Top of Exercise input
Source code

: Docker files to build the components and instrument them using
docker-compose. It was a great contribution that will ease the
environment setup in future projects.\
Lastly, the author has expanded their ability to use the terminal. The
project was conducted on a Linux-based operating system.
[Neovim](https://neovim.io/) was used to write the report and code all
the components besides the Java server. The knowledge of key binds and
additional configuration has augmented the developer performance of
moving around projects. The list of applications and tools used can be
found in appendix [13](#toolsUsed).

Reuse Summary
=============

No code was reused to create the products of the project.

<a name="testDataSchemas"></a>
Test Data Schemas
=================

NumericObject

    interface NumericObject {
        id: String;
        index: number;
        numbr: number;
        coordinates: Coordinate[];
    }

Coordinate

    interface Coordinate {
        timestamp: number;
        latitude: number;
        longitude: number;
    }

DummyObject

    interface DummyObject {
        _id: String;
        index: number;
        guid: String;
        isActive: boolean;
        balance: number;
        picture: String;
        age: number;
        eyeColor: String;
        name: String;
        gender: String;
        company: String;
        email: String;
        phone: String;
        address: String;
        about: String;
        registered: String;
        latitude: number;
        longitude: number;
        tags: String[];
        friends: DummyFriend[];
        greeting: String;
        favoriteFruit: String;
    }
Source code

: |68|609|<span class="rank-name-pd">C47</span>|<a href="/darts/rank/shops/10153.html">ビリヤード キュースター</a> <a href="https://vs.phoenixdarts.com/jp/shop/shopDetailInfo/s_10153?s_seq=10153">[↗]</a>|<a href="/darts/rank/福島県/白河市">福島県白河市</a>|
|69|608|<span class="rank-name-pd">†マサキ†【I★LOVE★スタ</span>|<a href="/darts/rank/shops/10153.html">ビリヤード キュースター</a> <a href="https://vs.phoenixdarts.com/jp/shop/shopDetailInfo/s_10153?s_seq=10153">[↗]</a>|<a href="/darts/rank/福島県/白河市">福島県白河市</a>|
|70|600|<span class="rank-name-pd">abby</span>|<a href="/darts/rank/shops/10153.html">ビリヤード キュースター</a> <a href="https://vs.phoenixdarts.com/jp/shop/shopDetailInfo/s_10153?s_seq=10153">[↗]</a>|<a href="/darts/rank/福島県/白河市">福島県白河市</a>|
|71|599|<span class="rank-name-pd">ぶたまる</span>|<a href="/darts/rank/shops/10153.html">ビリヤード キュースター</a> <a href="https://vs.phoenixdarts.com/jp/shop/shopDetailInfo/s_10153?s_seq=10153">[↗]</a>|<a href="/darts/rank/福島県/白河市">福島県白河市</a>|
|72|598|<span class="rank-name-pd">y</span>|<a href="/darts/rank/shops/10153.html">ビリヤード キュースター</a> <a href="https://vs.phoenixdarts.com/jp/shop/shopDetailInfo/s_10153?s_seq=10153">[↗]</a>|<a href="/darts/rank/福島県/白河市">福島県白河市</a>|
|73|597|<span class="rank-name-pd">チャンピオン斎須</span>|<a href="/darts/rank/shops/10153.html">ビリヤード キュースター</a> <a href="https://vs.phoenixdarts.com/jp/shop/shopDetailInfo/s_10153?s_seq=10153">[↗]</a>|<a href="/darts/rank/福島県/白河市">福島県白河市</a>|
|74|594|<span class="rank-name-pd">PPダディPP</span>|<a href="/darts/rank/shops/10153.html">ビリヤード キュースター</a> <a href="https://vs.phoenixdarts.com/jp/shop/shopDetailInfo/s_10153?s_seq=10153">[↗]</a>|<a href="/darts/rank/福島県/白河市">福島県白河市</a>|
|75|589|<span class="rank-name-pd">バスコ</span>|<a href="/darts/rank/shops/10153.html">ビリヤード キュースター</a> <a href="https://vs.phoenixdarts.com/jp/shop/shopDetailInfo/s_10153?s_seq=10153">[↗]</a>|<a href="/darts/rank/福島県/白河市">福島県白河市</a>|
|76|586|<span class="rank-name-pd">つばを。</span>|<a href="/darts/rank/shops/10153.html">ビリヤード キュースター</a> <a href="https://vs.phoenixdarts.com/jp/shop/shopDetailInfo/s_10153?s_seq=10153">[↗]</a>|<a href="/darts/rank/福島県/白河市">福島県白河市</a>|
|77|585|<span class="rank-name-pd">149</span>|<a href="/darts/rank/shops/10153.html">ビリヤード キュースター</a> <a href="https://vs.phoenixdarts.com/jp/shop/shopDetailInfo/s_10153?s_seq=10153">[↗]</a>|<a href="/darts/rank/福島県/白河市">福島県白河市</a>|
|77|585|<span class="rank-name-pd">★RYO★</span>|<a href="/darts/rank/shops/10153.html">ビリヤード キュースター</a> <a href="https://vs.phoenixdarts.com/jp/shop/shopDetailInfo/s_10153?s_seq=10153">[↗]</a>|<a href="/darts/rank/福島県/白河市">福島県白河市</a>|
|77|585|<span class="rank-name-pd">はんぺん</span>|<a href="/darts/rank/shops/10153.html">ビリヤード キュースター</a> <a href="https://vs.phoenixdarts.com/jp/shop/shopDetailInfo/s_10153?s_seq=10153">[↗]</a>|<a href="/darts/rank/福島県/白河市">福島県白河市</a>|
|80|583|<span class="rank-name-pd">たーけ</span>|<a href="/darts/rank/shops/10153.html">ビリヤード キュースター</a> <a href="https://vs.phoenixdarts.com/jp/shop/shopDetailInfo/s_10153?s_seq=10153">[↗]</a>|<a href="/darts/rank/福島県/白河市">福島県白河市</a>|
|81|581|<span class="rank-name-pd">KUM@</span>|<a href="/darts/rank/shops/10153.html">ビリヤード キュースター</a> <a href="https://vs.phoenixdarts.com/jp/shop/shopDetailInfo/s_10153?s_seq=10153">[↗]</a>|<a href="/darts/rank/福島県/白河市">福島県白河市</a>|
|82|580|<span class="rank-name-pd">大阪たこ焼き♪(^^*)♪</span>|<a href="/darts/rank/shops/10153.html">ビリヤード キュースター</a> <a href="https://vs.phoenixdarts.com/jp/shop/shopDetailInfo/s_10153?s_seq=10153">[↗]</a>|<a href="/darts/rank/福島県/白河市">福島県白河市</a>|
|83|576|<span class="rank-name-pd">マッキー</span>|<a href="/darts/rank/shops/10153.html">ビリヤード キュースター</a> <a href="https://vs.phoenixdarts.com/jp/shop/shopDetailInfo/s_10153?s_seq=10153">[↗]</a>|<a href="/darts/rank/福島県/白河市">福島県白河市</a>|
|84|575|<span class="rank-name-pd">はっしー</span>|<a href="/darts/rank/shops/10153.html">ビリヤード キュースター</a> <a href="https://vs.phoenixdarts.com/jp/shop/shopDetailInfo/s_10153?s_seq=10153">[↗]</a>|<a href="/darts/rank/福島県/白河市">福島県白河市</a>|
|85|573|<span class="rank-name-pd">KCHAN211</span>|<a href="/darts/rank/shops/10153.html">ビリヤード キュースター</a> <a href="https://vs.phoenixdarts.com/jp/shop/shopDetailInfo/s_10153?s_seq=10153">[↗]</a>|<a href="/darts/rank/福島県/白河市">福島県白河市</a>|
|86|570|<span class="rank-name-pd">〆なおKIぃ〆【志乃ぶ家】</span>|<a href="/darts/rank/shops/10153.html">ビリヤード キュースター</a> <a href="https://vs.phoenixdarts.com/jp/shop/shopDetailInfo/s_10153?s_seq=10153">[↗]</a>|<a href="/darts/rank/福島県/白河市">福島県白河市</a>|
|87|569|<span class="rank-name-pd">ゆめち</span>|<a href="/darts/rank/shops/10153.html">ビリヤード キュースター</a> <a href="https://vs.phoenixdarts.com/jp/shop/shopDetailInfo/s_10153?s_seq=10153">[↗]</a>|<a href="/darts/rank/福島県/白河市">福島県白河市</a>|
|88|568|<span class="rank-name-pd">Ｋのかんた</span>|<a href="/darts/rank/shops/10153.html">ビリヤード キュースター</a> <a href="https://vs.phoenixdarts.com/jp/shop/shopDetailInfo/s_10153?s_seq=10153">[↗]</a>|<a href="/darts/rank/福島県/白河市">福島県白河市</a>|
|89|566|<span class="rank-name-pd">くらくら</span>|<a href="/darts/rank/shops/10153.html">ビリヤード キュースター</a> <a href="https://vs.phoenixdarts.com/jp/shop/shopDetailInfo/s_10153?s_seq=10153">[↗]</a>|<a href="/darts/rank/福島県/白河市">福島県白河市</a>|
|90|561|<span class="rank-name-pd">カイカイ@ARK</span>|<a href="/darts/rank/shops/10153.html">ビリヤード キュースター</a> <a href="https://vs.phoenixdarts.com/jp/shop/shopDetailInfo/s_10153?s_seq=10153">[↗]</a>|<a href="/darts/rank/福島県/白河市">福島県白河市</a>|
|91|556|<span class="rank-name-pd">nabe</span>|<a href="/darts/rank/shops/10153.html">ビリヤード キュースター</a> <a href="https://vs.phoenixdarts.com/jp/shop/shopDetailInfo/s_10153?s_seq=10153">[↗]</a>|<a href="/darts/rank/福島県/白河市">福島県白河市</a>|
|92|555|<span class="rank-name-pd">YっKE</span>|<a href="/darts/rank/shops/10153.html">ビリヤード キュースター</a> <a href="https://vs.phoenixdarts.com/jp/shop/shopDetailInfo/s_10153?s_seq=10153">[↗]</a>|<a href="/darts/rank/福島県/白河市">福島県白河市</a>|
Bottom of Exercise input
▶ **Exercise prompt**: From the opening line of the data above through the line that contains "gender: String;", please print each line as it stands and only those lines.

▶ **Task answer**:
Source code

: Docker files to build the components and instrument them using
docker-compose. It was a great contribution that will ease the
environment setup in future projects.\
Lastly, the author has expanded their ability to use the terminal. The
project was conducted on a Linux-based operating system.
[Neovim](https://neovim.io/) was used to write the report and code all
the components besides the Java server. The knowledge of key binds and
additional configuration has augmented the developer performance of
moving around projects. The list of applications and tools used can be
found in appendix [13](#toolsUsed).

Reuse Summary
=============

No code was reused to create the products of the project.

<a name="testDataSchemas"></a>
Test Data Schemas
=================

NumericObject

    interface NumericObject {
        id: String;
        index: number;
        numbr: number;
        coordinates: Coordinate[];
    }

Coordinate

    interface Coordinate {
        timestamp: number;
        latitude: number;
        longitude: number;
    }

DummyObject

    interface DummyObject {
        _id: String;
        index: number;
        guid: String;
        isActive: boolean;
        balance: number;
        picture: String;
        age: number;
        eyeColor: String;
        name: String;
        gender: String;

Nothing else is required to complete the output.